Captide redefines equity research with agentic workflows on LangGraph and LangSmith
Investment research analysts faced inefficiency extracting financial metrics from large volumes of regulatory filings and investor relations documents, constrained by the fixed-schema limitations of legacy platforms that could not accommodate customized or scalable analysis.
Legacy platforms imposed fixed-schema constraints that prevented analysts from building customized datasets or adapting analysis to specific company metrics.

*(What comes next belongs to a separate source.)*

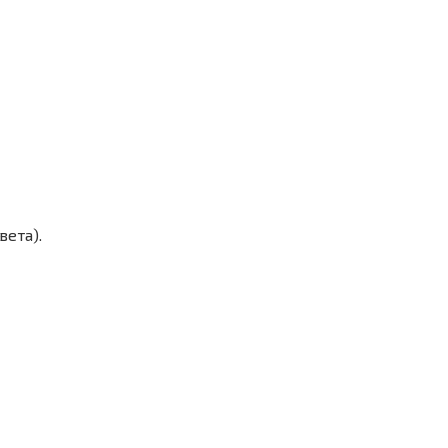
вета).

Captide's agents autonomously orchestrate data retrieval and processing from large financial document corpora, enabling analysts to create customized datasets with extreme efficiency, with continuous improvement driven by user feedback.
Frequently asked questions
What did this team achieve with this AI workflow?
Captide's agents autonomously orchestrate data retrieval and processing from large financial document corpora, enabling analysts to create customized datasets with extreme efficiency, with continuous improvement drive…
What tools did this team use?
LangGraph, LangSmith, LangGraph Platform, LangGraph Studio, trustcall.
What results were reported?
Analyst efficiency: extreme efficiency; Processing latency: minimizes latency; Investment volume analyzed: exponentially larger volumes (source-reported, not independently verified).
What failed first in this deployment?
Legacy platforms imposed fixed-schema constraints that prevented analysts from building customized datasets or adapting analysis to specific company metrics.
How is this finance ops AI workflow structured?
User defines analysis task → Agent orchestrates retrieval pipeline → Parallel document processing → Structured output generation → User feedback loop.